Memories can be tricky. Last night my husband described an incident that happened to us more than twenty-five years ago. His recollection and mine are so different that I wondered where he got what he said. In my memory, I can see the event, yet he said the same thing about his memory of it.
Perhaps our brains are wired differently, or perhaps one of us began thinking of this event in terms other than what really happened (even though I cannot see any reason to do so), and over time, the reconstructed memory became the real one.
The other thing that gave me pause is wondering what it would be like if all memories were crystal clear. What if every day of our past seemed as if it just happened? That would be interesting, but more likely it would also be stressful. Time has a way of keeping things in order. If my childhood, teen years, and so on were as vivid as this morning’s breakfast, I’d likely need some counseling!
Yet I wonder if eternity is like that? With time no more, how will the events of our lives look to us? And how will heavenly events be recorded in our minds?

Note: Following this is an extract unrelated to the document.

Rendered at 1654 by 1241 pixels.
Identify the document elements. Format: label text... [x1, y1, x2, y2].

It seems to me that the Bible sometimes speaks in eternal terms. Could it be that the mind of God and His eternal state makes all things such as past, present, and future as ‘right now?’ Does God, who exists outside of time, look at all things as current? Yet even that question and my description isn’t quite it, because ‘now’ and ‘current’ are words about time.

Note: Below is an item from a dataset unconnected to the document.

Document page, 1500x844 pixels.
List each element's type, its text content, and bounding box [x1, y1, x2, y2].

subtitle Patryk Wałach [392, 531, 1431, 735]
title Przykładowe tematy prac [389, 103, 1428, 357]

I’ve tried to imagine eternity as God sees it, but quickly realize that it is beyond me. Besides, if ‘all were now’, I’d likely be locked up. My mind, as it is, cannot handle such a collision of experiences.
All that said, when I read John 17:24 this morning, I wonder if Jesus was thinking eternity here. In His prayer, He says, “Father, I desire that they also whom You gave Me may be with Me where I am, that they may behold My glory which You have given Me; for You loved Me before the foundation of the world.”
In other places, the Bible says that Jesus was crucified before the foundation of the world. That is, God’s plan was set back then in time, but the words sound as if (in eternity) it had already happened.
This verse also says that Jesus asked that those who belong to Him will be with Him where He is. Soon after this prayer, Jesus was crucified, rose from the dead, then went to be with His Father in heaven. Ephesians 2:5-6, say that we are “made alive together with Christ and raised up together, and made to sit together in the heavenly places in Christ Jesus.” Again, this is written as if what is future has already happened; these are eternal terms.
Why would God do this? It is confusing. Some ignore the tenses and say the descriptions are about future things, or they spiritualize it and say it is not physical yet, but will be. That could be true, but it seems to me that God speaks this way to get me thinking about eternity.
Even though I cannot fully comprehend what it will be like when time is no more, I also need to think that anything God says is true, even though it has not happened. He says it has already happened, and therefore, by His way of reckoning, I can believe it just as if it has.
Jesus asked His Father that I be with Him where He is, and Ephesians says I am already there, so that is a sure thing. He also asked that I will actually see Him and behold His glory, and many verses say that I have, so that is a sure thing.
My mind cannot understand how this works, yet Hebrews 11:1 says, my “faith is the substance of things hoped for, the evidence of things not seen!” In other words, when God says something already is, something that I cannot yet see, then I know (by faith in Him) that because He is certain of it, I can also be certain.